Friday, December 28, 2012

EMR Streaming job using Java code for mapper and reducer [Creatingcustom jar]

Here is a basic sample of how to create a custom jar for an EMR streaming job.

Let's assume that the mapper code needs to reads from a csv file (which will be read into EMR's distributed cache) as well as it reads from the input s3 bucket which also has some csv files, does some calculations and prints a csv output lines to standard output.
There will be one Main class which would contain one implementation each of the following classes:

org.apache.hadoop.mapreduce.Mapper;
org.apache.hadoop.mapreduce.Reducer;


Each of these have to override methods map() and reduce() to do the desired job.
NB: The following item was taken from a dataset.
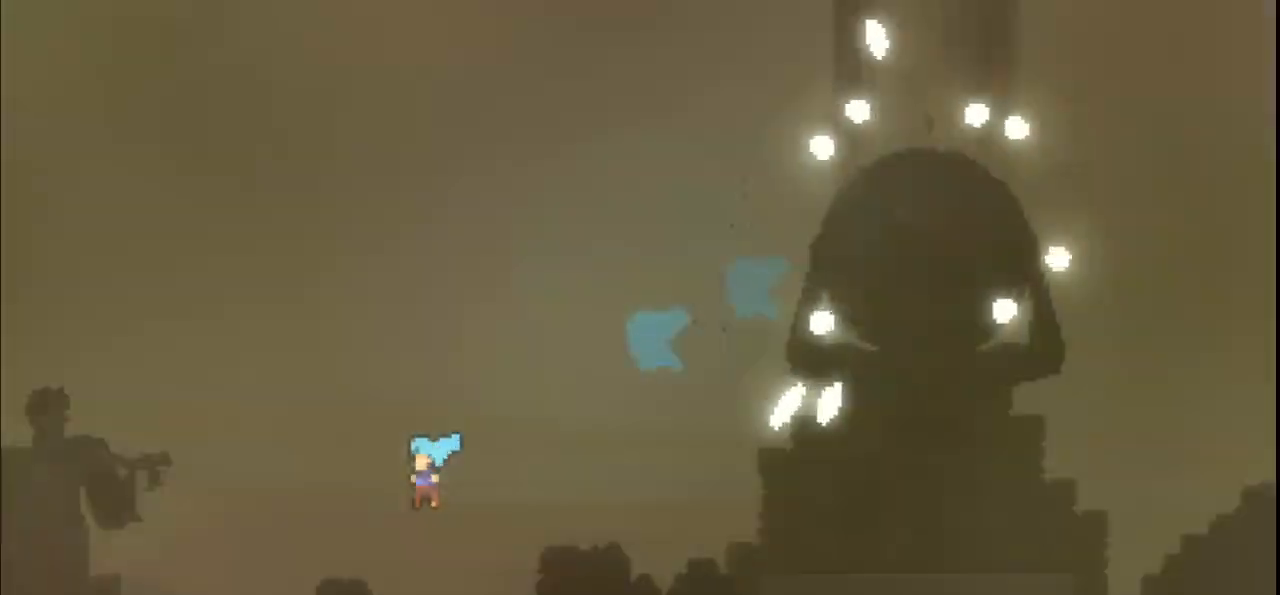
Gameplay with keyboard; each line is a JSON object with the keys held at the frame after it. "events" lists presses ("down") and releases ("up") of "dash", "demo", "down", "grab", "jump", "jump2", "jump3", "left", "multiboost", "pause", "right", "skip", "skip2" and "up" between this image and that frame as [ms after this image, input, new state], when the widget could be followed in between. No other keys are recorded. Mouse input is not recorded. Key names are as the overlay labels them; some are game actions (e.g. jump) rather than physical keys.
{"keys": ["down", "left"], "events": []}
The Java class for Mapper would look like following:

public class SomeJob extends Configured implements Tool {

private static final String JOB_NAME = "My Job";

/**
* This is Mapper.
*/
public static class MapJob extends Mapper {

private Text outputKey = new Text();
private Text outputValue = new Text();

@Override
protected void setup(Context context) throws IOException, InterruptedException {

// Get the cached file
Path file = DistributedCache.getLocalCacheFiles(context.getConfiguration())[0];

File fileObject = new File (file.toString());
// Do whatever required with file data
}

@Override
public void map(LongWritable key, Text value, Context context) throws IOException, InterruptedException {
outputKey.set("Some key calculated or derived");
outputVey.set("Some Value calculated or derived");
context.write(outputKey, outputValue);
}
}

/**
* This is Reducer.
*/
public static class ReduceJob extends Reducer {

private Text outputKey = new Text();
private Text outputValue = new Text();

@Override
protected void reduce(Text key, Iterable values, Context context) throws IOException,
InterruptedException {
outputKey.set("Some key calculated or derived");
outputVey.set("Some Value calculated or derived");
context.write(outputKey, outputValue);
}
}

@Override
public int run(String[] args) throws Exception {

try {
Configuration conf = getConf();
DistributedCache.addCacheFile(new URI(args[2]), conf);
Job job = new Job(conf);

job.setJarByClass(TaxonomyOverviewReportingStepOne.class);
job.setJobName(JOB_NAME);

job.setMapperClass(MapJob.class);
job.setReducerClass(ReduceJob.class);
job.setOutputKeyClass(Text.class);
job.setOutputValueClass(Text.class);

job.setInputFormatClass(TextInputFormat.class);
job.setOutputFormatClass(TextOutputFormat.class);
job.setMapOutputKeyClass(Text.class);
job.setMapOutputValueClass(Text.class);
FileInputFormat.setInputPaths(job, args[0]);
FileOutputFormat.setOutputPath(job, new Path(args[1]));

boolean success = job.waitForCompletion(true);
return success ? 0 : 1;
} catch (Exception e) {
e.printStackTrace();
return 1;
}

}

public static void main(String[] args) throws Exception {

if (args.length < 3) {
System.out
.println("Usage: SomeJob   ");
System.exit(-1);
}

int result = ToolRunner.run(new TaxonomyOverviewReportingStepOne(), args);
System.exit(result);
}

}

Now in order to spawn the cluster the command should look like:

ruby elastic-mapreduce --create --alive --plain-output --master-instance-type m1.xlarge --slave-instance-type m1.xlarge --num-instances 11  --name "Java Pipeline" --bootstrap-action s3://elasticmapreduce/bootstrap-actions/install-ganglia --bootstrap-action s3://elasticmapreduce/bootstrap-actions/configure-hadoop --args "--mapred-config-file, s3://com.versata.emr/conf/mapred-site-tuned.xml"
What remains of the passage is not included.